Furnished Rentals: Depreciation Falls by the Wayside
A thunderclap in rental real estate: the finance committee has decided to eliminate depreciation for furnished rental owners as part of the 2026 Finance Bill. This decision reignites the anger of landlords, who accuse the deputies of being out of touch with the realities of the market.
In the 2026 Finance Bill
The National Assembly has eliminated the tax deduction option for amortizing a furnished rental property, whether it is a long-term, student, or seasonal lease. This measure, advocated in the name of « simplification » and « combating speculation, » results in aligning the taxation of furnished rentals with that of unfurnished properties. However, for industry professionals, this is considered a strategic mistake.
The Root of the Malaise
JD2M executives also criticize what they call an « absurd » interpretation of the figures put forward by some lawmakers, who annually compare the number of people declaring properties as furnished rentals versus unfurnished rentals to justify a supposed « explosion » in furnished rentals. « They're comparing declarants, not the actual properties, » notes Victor Peltier. Many owners occasionally rent out their primary residence as furnished, appearing in the statistics without this indicating a lasting expansion of the rental market.

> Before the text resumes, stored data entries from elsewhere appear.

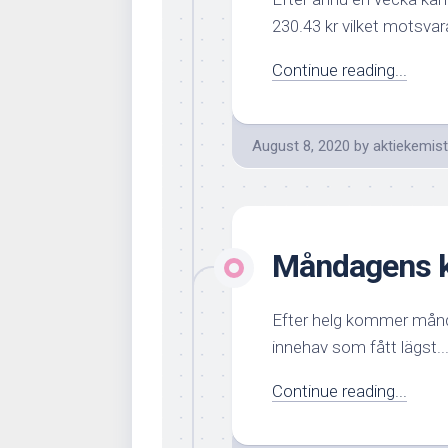
230.43 kr vilket motsvara
Continue reading...
August 8, 2020
by
aktiekemis
Måndagens k
Efter helg kommer månd
innehav som fått lägst..
Continue reading...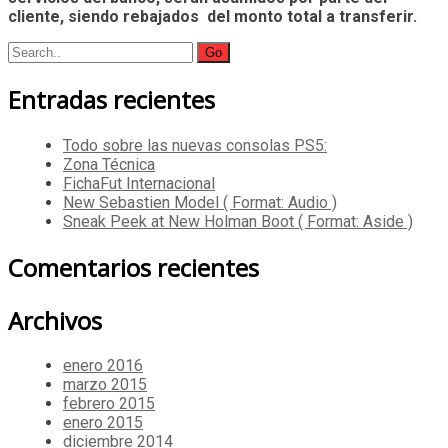
cliente, siendo rebajados del monto total a transferir.
Search
for:
Entradas recientes
Todo sobre las nuevas consolas PS5:
Zona Técnica
FichaFut Internacional
New Sebastien Model ( Format: Audio )
Sneak Peek at New Holman Boot ( Format: Aside )
Comentarios recientes
Archivos
enero 2016
marzo 2015
febrero 2015
enero 2015
diciembre 2014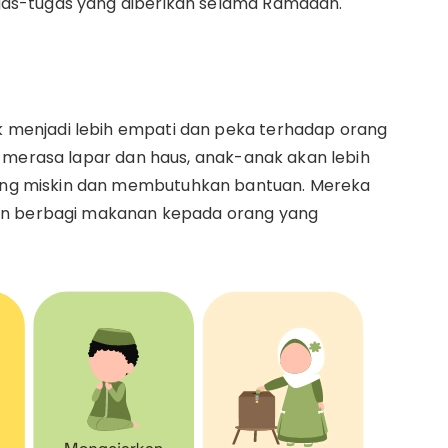
as-tugas yang diberikan selama Ramadan.
menjadi lebih empati dan peka terhadap orang
 merasa lapar dan haus, anak-anak akan lebih
g miskin dan membutuhkan bantuan. Mereka
an berbagi makanan kepada orang yang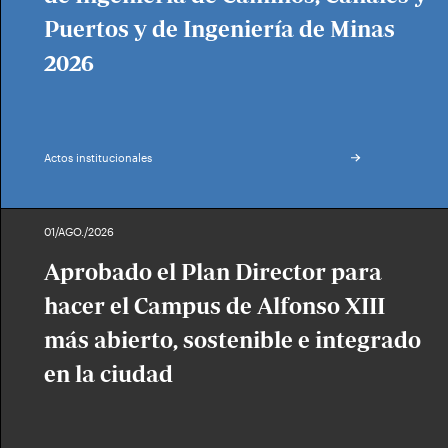
Puertos y de Ingeniería de Minas
2026
Actos institucionales
01/AGO./2026
Aprobado el Plan Director para
hacer el Campus de Alfonso XIII
más abierto, sostenible e integrado
en la ciudad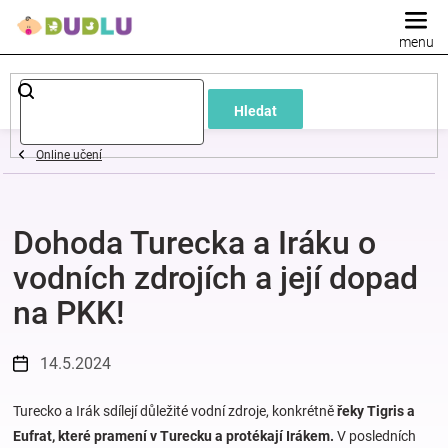
Přejít
na
obsah
Dětské
Hledat
a
Online učení
kojenecké
Dohoda Turecka a Iráku o
oblečení
vodních zdrojích a její dopad
Pokojíček
na PKK!
a
14.5.2024
kojenecká
Turecko a Irák sdílejí důležité vodní zdroje, konkrétně
řeky Tigris a
Eufrat, které pramení v Turecku a protékají Irákem.
V posledních
výbava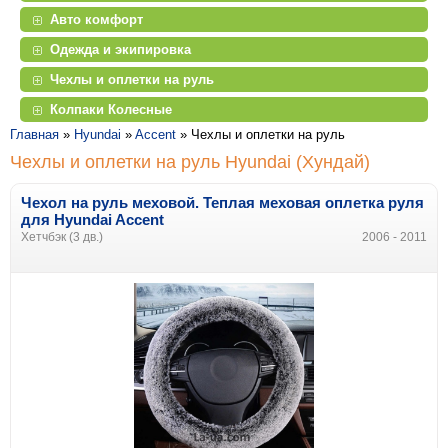
Авто комфорт
Одежда и экипировка
Чехлы и оплетки на руль
Колпаки Колесные
Главная
»
Hyundai
»
Accent
»
Чехлы и оплетки на руль
Чехлы и оплетки на руль Hyundai (Хундай)
Чехол на руль меховой. Теплая меховая оплетка руля
для
Hyundai
Accent
Хетчбэк (3 дв.)
2006 - 2011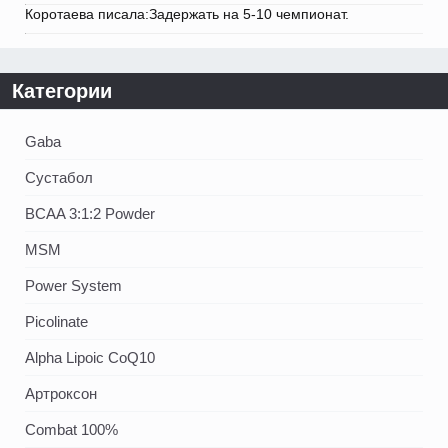
Коротаева писала:Задержать на 5-10 чемпионат.
Категории
Gaba
Сустабол
BCAA 3:1:2 Powder
MSM
Power System
Picolinate
Alpha Lipoic CoQ10
Артроксон
Combat 100%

Eliminating depreciation could have the opposite effect of what is intended
Restricting supply, discouraging investors, and depriving students and young professionals of an already tight segment. Beyond the technical issue, it's the tax volatility that frustrates investors. In one year, the legislature shifted from partially reintegrating depreciations to offering a favorable status for private landlords, only to subsequently overturn everything.
This content has been automatically translated using artificial intelligence. While we strive for accuracy, some nuances may differ from the original French version.